- [Work request]
Could you restate the whole listing below word for word, minus the pictures?

- [Information given]
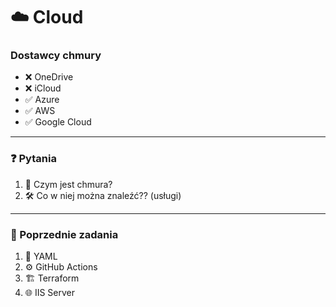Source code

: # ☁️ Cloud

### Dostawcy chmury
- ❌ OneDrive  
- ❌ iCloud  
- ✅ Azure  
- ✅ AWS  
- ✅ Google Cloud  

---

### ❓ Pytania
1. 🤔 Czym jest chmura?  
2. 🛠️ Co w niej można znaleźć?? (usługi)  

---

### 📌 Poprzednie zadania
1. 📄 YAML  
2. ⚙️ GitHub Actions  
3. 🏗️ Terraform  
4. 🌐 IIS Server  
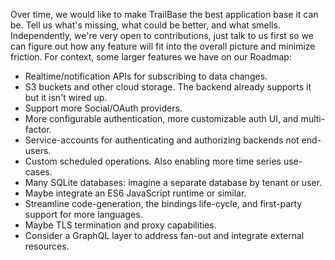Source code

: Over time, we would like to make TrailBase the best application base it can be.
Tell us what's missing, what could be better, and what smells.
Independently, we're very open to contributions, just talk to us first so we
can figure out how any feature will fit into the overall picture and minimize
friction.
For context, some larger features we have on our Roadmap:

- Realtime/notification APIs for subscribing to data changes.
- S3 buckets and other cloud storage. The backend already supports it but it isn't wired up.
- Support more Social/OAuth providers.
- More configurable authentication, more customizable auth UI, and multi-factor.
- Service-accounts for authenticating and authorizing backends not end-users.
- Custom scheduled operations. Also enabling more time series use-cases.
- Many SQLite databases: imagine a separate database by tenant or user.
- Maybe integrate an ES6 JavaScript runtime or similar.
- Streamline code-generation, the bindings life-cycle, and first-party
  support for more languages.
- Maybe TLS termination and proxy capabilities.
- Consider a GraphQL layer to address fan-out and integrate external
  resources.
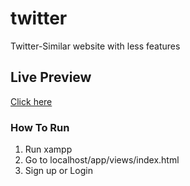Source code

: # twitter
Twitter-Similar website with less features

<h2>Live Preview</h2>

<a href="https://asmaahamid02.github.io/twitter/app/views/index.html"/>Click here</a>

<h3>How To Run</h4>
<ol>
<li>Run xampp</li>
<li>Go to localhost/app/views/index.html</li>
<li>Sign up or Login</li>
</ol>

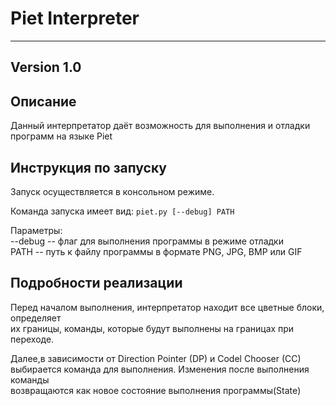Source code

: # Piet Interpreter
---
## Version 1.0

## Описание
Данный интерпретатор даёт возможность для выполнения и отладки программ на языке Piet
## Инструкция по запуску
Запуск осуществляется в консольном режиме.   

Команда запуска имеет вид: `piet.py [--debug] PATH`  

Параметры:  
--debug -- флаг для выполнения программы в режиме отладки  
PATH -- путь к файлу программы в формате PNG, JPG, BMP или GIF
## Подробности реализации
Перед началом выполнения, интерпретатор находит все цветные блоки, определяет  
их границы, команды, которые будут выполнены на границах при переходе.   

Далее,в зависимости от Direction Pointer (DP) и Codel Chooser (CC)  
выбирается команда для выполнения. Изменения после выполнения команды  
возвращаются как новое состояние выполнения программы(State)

- [Answer to the problem]
Source code

: # ☁️ Cloud

### Dostawcy chmury
- ❌ OneDrive  
- ❌ iCloud  
- ✅ Azure  
- ✅ AWS  
- ✅ Google Cloud  

---

### ❓ Pytania
1. 🤔 Czym jest chmura?  
2. 🛠️ Co w niej można znaleźć?? (usługi)  

---

### 📌 Poprzednie zadania
1. 📄 YAML  
2. ⚙️ GitHub Actions  
3. 🏗️ Terraform  
4. 🌐 IIS Server  
Source code

: Over time, we would like to make TrailBase the best application base it can be.
Tell us what's missing, what could be better, and what smells.
Independently, we're very open to contributions, just talk to us first so we
can figure out how any feature will fit into the overall picture and minimize
friction.
For context, some larger features we have on our Roadmap:

- Realtime/notification APIs for subscribing to data changes.
- S3 buckets and other cloud storage. The backend already supports it but it isn't wired up.
- Support more Social/OAuth providers.
- More configurable authentication, more customizable auth UI, and multi-factor.
- Service-accounts for authenticating and authorizing backends not end-users.
- Custom scheduled operations. Also enabling more time series use-cases.
- Many SQLite databases: imagine a separate database by tenant or user.
- Maybe integrate an ES6 JavaScript runtime or similar.
- Streamline code-generation, the bindings life-cycle, and first-party
  support for more languages.
- Maybe TLS termination and proxy capabilities.
- Consider a GraphQL layer to address fan-out and integrate external
  resources.
Source code

: # twitter
Twitter-Similar website with less features

<h2>Live Preview</h2>

<a href="https://asmaahamid02.github.io/twitter/app/views/index.html"/>Click here</a>

<h3>How To Run</h4>
<ol>
<li>Run xampp</li>
<li>Go to localhost/app/views/index.html</li>
<li>Sign up or Login</li>
</ol>

Source code

: # Piet Interpreter
---
## Version 1.0

## Описание
Данный интерпретатор даёт возможность для выполнения и отладки программ на языке Piet
## Инструкция по запуску
Запуск осуществляется в консольном режиме.   

Команда запуска имеет вид: `piet.py [--debug] PATH`  

Параметры:  
--debug -- флаг для выполнения программы в режиме отладки  
PATH -- путь к файлу программы в формате PNG, JPG, BMP или GIF
## Подробности реализации
Перед началом выполнения, интерпретатор находит все цветные блоки, определяет  
их границы, команды, которые будут выполнены на границах при переходе.   

Далее,в зависимости от Direction Pointer (DP) и Codel Chooser (CC)  
выбирается команда для выполнения. Изменения после выполнения команды  
возвращаются как новое состояние выполнения программы(State)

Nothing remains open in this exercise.